=== EXERCISE REQUIREMENTS ===
Quote the data from the line containing "family: Rutaceae" through the line containing "state / province: Arizona", both included, as they stand.

Collected data
[start]

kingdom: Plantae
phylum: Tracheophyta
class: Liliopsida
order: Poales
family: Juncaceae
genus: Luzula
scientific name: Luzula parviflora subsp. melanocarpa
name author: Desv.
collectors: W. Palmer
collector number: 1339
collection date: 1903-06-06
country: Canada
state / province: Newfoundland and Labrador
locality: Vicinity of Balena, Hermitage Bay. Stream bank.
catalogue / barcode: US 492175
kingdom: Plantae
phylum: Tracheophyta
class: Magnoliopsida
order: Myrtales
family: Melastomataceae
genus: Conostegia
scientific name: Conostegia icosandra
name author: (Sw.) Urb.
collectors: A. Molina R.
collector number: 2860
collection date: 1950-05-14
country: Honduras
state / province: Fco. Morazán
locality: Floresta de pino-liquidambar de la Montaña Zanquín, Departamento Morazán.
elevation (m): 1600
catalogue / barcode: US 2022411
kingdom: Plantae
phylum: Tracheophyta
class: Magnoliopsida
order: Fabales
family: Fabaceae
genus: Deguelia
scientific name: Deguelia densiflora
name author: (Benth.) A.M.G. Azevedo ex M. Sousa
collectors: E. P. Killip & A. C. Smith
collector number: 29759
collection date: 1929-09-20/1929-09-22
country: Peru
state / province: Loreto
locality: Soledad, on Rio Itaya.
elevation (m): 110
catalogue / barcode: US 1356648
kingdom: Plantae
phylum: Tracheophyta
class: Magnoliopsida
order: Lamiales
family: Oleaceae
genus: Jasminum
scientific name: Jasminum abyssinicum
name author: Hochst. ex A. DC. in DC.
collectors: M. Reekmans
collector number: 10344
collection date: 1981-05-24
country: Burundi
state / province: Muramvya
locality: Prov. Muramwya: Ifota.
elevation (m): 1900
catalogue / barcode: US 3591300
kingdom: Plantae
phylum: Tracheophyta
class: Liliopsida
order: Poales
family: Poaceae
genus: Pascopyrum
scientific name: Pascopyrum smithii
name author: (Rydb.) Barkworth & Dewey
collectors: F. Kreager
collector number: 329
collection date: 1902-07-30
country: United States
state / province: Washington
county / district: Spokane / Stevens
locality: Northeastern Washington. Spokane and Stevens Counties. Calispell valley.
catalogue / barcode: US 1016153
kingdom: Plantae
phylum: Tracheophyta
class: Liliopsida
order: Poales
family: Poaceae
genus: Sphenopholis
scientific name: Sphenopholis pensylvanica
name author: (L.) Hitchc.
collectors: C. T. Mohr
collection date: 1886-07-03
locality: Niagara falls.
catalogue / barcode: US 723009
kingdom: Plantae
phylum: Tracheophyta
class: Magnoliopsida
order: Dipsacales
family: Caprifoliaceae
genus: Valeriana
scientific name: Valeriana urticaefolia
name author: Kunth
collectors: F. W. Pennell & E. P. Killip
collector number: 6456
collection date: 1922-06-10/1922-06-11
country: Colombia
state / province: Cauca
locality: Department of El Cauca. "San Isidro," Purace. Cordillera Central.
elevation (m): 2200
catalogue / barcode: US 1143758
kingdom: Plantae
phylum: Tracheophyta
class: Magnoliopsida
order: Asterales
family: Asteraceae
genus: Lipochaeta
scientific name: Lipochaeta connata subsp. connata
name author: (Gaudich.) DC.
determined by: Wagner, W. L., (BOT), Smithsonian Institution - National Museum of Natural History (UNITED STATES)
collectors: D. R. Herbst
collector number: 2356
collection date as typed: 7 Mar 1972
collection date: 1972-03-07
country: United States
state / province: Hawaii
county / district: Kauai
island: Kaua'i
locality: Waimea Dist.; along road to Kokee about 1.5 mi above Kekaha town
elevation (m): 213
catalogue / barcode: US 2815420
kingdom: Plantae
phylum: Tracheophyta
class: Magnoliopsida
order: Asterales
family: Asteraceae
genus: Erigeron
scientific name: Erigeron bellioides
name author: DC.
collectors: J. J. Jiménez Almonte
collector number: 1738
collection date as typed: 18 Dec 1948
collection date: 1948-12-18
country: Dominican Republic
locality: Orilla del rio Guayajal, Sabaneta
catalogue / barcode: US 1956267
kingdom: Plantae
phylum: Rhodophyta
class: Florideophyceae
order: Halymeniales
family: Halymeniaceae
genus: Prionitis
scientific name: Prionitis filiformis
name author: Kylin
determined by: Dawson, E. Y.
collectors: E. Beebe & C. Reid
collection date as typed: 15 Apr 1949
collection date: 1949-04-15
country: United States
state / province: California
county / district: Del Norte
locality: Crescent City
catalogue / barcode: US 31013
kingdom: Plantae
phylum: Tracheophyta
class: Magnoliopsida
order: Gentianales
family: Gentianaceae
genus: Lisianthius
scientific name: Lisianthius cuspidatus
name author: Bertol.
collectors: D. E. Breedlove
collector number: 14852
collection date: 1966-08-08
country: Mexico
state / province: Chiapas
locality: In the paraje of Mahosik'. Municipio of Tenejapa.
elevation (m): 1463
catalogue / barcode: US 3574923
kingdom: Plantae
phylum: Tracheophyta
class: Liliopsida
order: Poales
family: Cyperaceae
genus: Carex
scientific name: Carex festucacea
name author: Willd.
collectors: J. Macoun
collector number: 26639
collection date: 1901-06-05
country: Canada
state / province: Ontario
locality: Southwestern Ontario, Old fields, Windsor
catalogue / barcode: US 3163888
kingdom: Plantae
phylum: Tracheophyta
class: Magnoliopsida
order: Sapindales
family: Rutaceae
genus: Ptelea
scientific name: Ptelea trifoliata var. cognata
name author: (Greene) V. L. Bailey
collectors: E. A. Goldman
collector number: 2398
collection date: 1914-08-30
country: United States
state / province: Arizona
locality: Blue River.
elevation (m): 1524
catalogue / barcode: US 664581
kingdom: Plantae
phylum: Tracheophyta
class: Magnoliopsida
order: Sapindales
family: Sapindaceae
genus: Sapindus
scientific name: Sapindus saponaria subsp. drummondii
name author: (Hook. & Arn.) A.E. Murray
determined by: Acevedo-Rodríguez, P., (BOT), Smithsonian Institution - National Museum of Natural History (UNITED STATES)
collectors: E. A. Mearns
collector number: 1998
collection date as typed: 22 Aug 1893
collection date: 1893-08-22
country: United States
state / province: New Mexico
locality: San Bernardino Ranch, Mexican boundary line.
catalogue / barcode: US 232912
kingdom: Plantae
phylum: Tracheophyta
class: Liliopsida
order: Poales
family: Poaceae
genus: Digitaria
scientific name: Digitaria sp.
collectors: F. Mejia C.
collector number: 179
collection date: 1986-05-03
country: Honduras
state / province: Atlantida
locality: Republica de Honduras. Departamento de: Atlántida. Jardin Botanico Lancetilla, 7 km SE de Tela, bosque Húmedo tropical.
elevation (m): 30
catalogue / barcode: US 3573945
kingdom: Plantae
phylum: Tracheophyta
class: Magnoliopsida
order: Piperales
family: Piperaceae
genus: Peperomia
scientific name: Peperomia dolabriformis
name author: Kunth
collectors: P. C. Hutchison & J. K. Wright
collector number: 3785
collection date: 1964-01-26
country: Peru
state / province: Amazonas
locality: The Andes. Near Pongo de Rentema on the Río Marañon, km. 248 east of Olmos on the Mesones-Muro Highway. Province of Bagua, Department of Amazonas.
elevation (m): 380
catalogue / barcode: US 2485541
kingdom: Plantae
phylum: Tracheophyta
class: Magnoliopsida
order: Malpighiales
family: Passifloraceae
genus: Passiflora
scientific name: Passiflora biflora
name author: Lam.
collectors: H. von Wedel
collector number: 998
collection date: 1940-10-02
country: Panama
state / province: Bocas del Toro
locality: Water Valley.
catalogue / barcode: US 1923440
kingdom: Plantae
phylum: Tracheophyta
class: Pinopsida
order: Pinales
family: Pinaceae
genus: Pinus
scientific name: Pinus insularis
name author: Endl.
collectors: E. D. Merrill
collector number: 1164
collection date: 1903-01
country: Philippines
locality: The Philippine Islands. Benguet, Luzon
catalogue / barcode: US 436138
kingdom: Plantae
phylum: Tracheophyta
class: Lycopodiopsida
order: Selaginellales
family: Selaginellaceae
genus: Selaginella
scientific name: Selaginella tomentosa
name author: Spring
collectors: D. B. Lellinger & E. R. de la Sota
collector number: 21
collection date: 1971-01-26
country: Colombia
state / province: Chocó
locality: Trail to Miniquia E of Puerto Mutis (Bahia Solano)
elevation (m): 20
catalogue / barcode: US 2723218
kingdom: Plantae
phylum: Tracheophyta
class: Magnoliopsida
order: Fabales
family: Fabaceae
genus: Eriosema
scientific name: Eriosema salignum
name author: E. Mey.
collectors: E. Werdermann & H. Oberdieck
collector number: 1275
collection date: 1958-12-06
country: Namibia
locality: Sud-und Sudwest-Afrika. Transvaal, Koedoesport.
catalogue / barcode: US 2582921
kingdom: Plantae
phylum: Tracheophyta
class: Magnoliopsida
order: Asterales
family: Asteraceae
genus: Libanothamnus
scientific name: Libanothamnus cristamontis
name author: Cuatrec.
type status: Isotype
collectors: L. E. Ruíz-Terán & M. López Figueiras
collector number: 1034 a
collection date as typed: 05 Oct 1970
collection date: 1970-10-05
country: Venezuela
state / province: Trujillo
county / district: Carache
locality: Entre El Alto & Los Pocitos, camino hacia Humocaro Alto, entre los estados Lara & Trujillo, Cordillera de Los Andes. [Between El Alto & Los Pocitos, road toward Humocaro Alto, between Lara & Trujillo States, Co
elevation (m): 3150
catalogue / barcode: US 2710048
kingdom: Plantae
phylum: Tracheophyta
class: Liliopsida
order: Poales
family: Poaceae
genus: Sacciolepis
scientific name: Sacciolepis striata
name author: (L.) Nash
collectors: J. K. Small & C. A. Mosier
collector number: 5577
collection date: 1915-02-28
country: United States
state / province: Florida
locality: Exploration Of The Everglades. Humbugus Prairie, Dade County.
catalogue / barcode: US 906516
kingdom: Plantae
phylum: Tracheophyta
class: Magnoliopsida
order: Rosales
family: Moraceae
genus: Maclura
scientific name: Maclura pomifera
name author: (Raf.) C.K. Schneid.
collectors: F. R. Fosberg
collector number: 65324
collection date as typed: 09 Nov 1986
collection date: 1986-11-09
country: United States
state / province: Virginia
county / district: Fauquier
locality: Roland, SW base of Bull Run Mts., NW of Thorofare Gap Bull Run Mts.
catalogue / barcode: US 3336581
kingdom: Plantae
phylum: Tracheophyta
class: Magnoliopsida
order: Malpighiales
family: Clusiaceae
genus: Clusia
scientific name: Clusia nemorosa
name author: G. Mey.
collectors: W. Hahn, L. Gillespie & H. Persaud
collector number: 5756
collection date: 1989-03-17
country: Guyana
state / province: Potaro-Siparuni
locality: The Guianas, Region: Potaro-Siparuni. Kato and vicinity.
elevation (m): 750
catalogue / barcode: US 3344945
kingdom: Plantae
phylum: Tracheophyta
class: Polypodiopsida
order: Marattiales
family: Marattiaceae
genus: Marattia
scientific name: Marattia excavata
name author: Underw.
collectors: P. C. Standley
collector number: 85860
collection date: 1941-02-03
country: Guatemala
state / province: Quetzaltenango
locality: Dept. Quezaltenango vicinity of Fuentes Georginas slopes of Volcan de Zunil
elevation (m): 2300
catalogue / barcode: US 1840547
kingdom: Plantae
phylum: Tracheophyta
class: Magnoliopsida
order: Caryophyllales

[end]

=== REPLY ===
family: Rutaceae
genus: Ptelea
scientific name: Ptelea trifoliata var. cognata
name author: (Greene) V. L. Bailey
collectors: E. A. Goldman
collector number: 2398
collection date: 1914-08-30
country: United States
state / province: Arizona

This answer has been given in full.